### Required work
Could you output the listing that follows exactly, without its images?

### Collected data
________

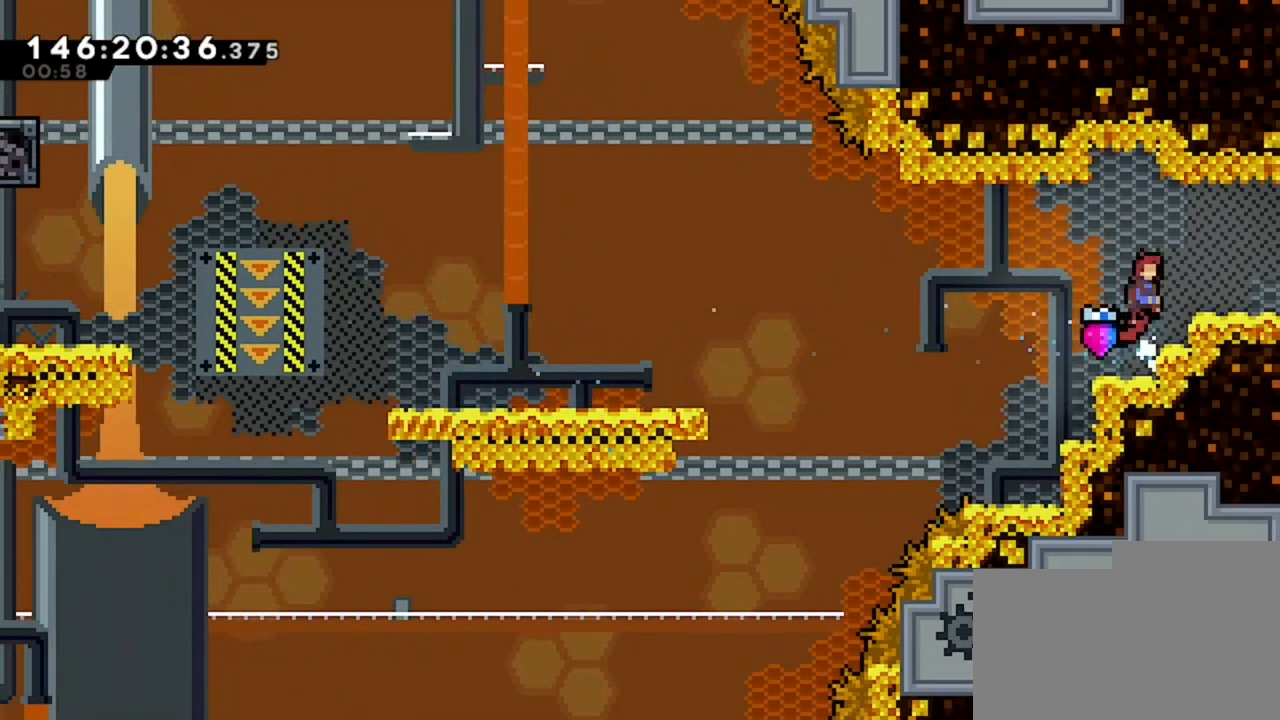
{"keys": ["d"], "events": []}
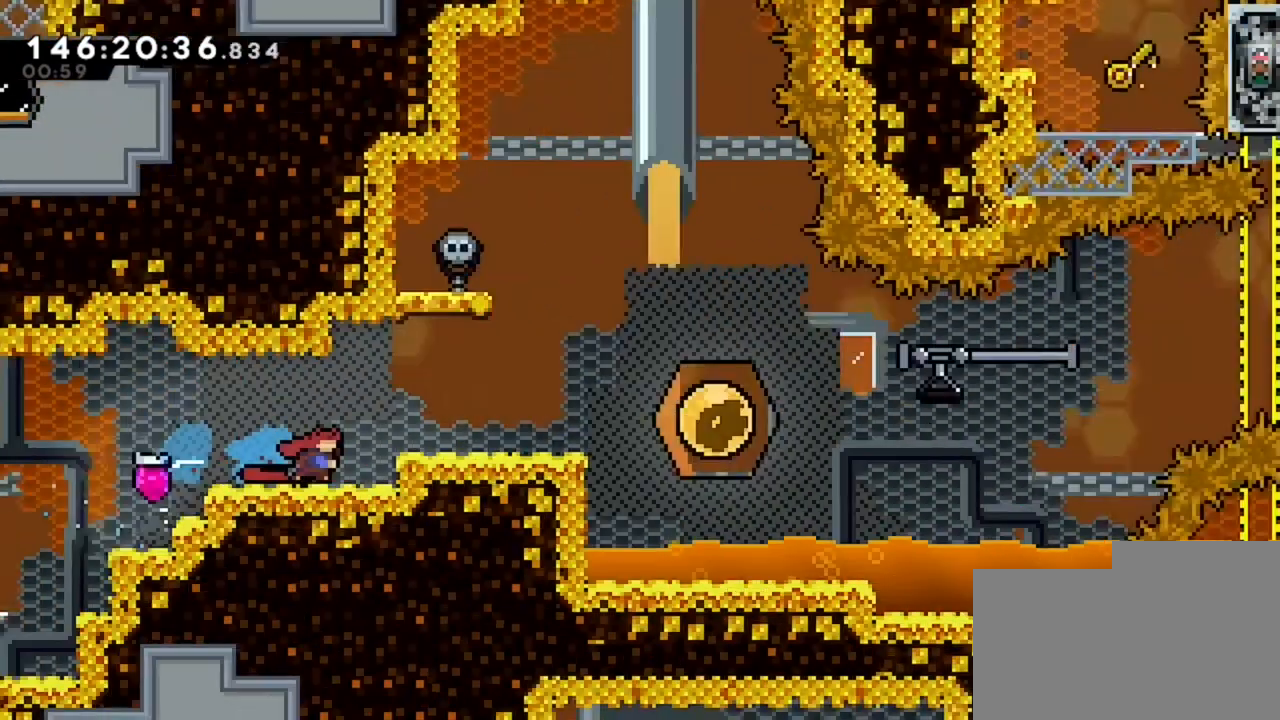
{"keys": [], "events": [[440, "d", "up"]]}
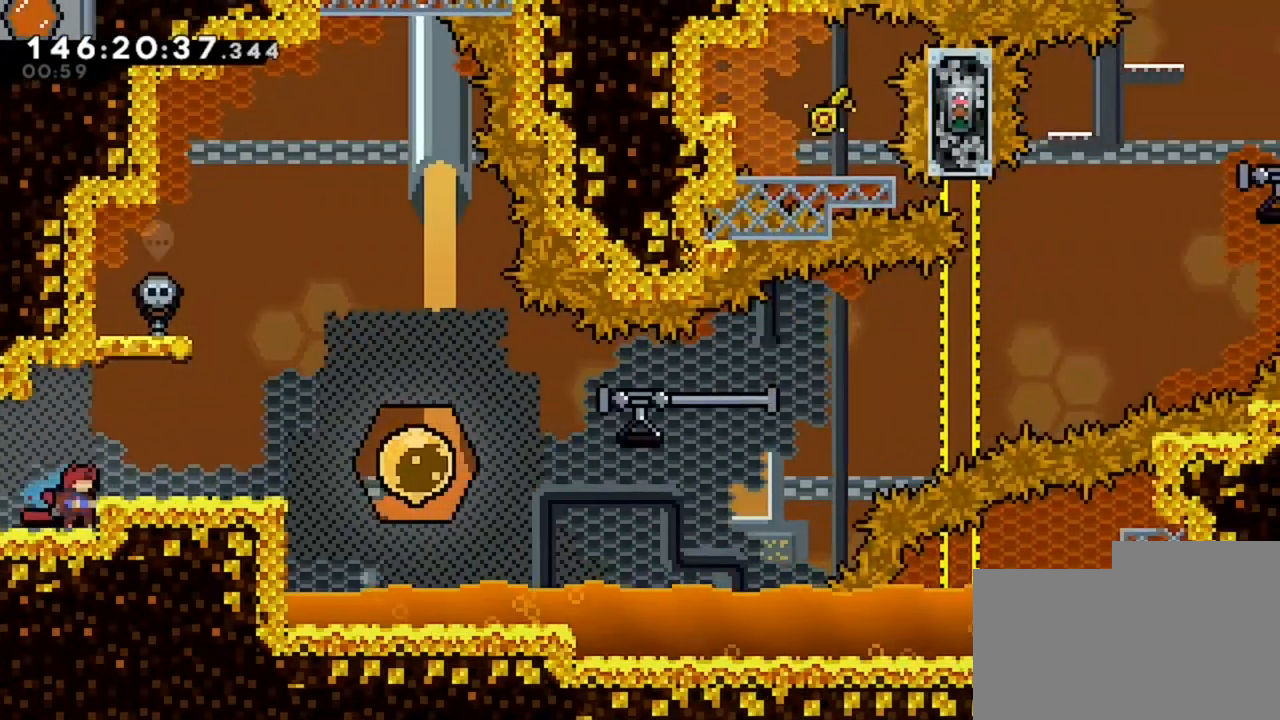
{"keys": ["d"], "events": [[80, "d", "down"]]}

________

### Response box
{"keys": ["d"], "events": []}
{"keys": [], "events": [[440, "d", "up"]]}
{"keys": ["d"], "events": [[80, "d", "down"]]}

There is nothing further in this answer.